If I were doing this, I'd have the tables for that in a SQL database, but probably use something else to pre-process the word list into the sorted form. Likewise, I'd probably leave sorting the letters of the user's input to whatever I was using to create the front-end, so SQL would be left to do what it's good at: relational database management.
If you use the solution you provide, you'll need to add an order column to the WordLetters table. Without that, there's no guarantee that you'll retrieve the rows that you retrieve are in the same order you inserted them.
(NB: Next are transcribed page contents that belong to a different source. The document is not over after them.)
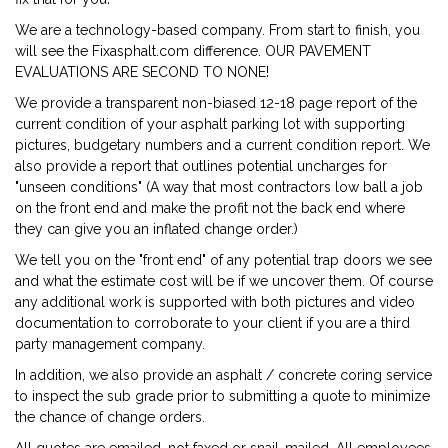
We are a technology-based company. From start to finish, you
will see the Fixasphalt.com difference. OUR PAVEMENT
EVALUATIONS ARE SECOND TO NONE!
We provide a transparent non-biased 12-18 page report of the
current condition of your asphalt parking lot with supporting
pictures, budgetary numbers and a current condition report. We
also provide a report that outlines potential uncharges for
"unseen conditions" (A way that most contractors low ball a job
on the front end and make the profit not the back end where
they can give you an inflated change order.)
We tell you on the "front end" of any potential trap doors we see
and what the estimate cost will be if we uncover them. Of course
any additional work is supported with both pictures and video
documentation to corroborate to your client if you are a third
party management company.
In addition, we also provide an asphalt / concrete coring service
to inspect the sub grade prior to submitting a quote to minimize
the chance of change orders.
However, I think I have a better solution. Based on your question, it appears that you want to find all words with the same component letters, independent of order or number of occurrences. This means that you have a limited number of possibilities. If you translate each letter of the alphabet into a different power of two, you can create a unique value for each combination of letters (aka a bitmask). You can then simply add together the values for each letter found in a word. This will make matching the words trivial, as all words with the same letters will map to the same value. Here's an example:
WITH letters
AS (SELECT Cast('a' AS VARCHAR) AS Letter,
1 AS LetterValue,
1 AS LetterNumber
UNION ALL
SELECT Cast(Char(97 + LetterNumber) AS VARCHAR),
Power(2, LetterNumber),
LetterNumber + 1
FROM letters
WHERE LetterNumber < 26),
words
AS (SELECT 1 AS wordid, 'act' AS word
UNION ALL SELECT 2, 'cat'
UNION ALL SELECT 3, 'tom'
UNION ALL SELECT 4, 'moot'
UNION ALL SELECT 5, 'mote')
SELECT wordid,
word,
Sum(distinct LetterValue) as WordValue
FROM letters
JOIN words
ON word LIKE '%' + letter + '%'
GROUP BY wordid, word
As you'll see if you run this query, "act" and "cat" have the same WordValue, as do "tom" and "moot", despite the difference in number of characters.
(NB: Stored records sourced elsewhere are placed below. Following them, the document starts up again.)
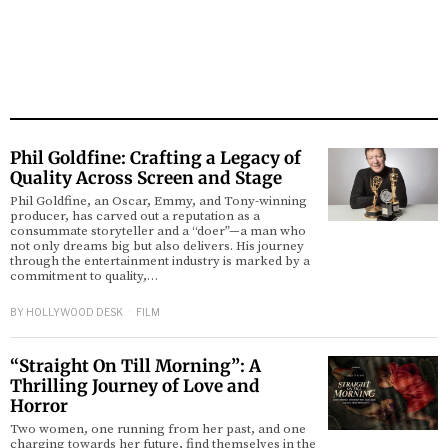
Phil Goldfine: Crafting a Legacy of
Quality Across Screen and Stage
Phil Goldfine, an Oscar, Emmy, and Tony-winning
producer, has carved out a reputation as a
consummate storyteller and a “doer”—a man who
not only dreams big but also delivers. His journey
through the entertainment industry is marked by a
commitment to quality,…
BY
HOLLYWOOD DESK
FILM
“Straight On Till Morning”: A
Thrilling Journey of Love and
Horror
Two women, one running from her past, and one
charging towards her future, find themselves in the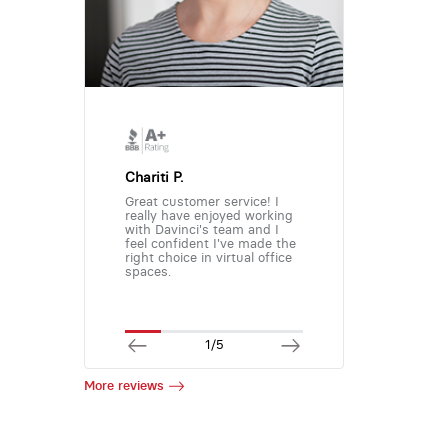
Chariti P.
Great customer service! I
really have enjoyed working
with Davinci's team and I
feel confident I've made the
right choice in virtual office
spaces.
1/5
More reviews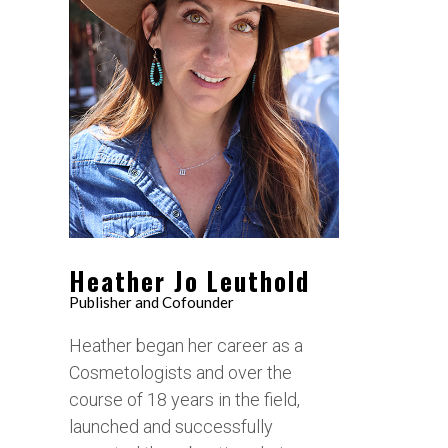
Heather Jo Leuthold
Publisher and Cofounder
Heather began her career as a
Cosmetologists and over the
course of 18 years in the field,
launched and successfully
What makes this better than your solution? You don't have to build a lot of non-words to weed them out. This will constitute a massive savings of both storage and processing needed to perform the task.
There is a solution to this in SQL. It involves using a trick to count the number of times that each letter appears in a word. The following expression counts the number of times that 'a' appears:
select len(word) - len(replace(word, 'a', ''))
The idea is to count the total of all the letters in the word and see if that matches the overall length:
select w.word, (LEN(w.word) - SUM(LettersInWord))
from
(
select w.word, (LEN(w.word) - LEN(replace(w.word, wl.letter))) as LettersInWord
from word w
cross join wordletters wl
) wls
having (LEN(w.word) = SUM(LettersInWord))
This particular solution allows multiple occurrences of a letter. I'm not sure if this was desired in the original question or not. If we want up to a certain number of occurrences, then we might do the following:
select w.word, (LEN(w.word) - SUM(LettersInWord))
from
(
select w.word,
(case when (LEN(w.word) - LEN(replace(w.word, wl.letter))) <= maxcount
then (LEN(w.word) - LEN(replace(w.word, wl.letter)))
else maxcount end) as LettersInWord
from word w
cross join
(
select letter, count(*) as maxcount
from wordletters wl
group by letter
) wl
) wls
having (LEN(w.word) = SUM(LettersInWord))
If you want an exact match to the letters, then the case statement should use " = maxcount" instead of " <= maxcount".
In my experience, I have actually seen decent performance with small cross joins. This might actually work server-side. There are two big advantages to doing this work on the server. First, it takes advantage of the parallelism on the box. Second, a much smaller set of data needs to be transfered across the network.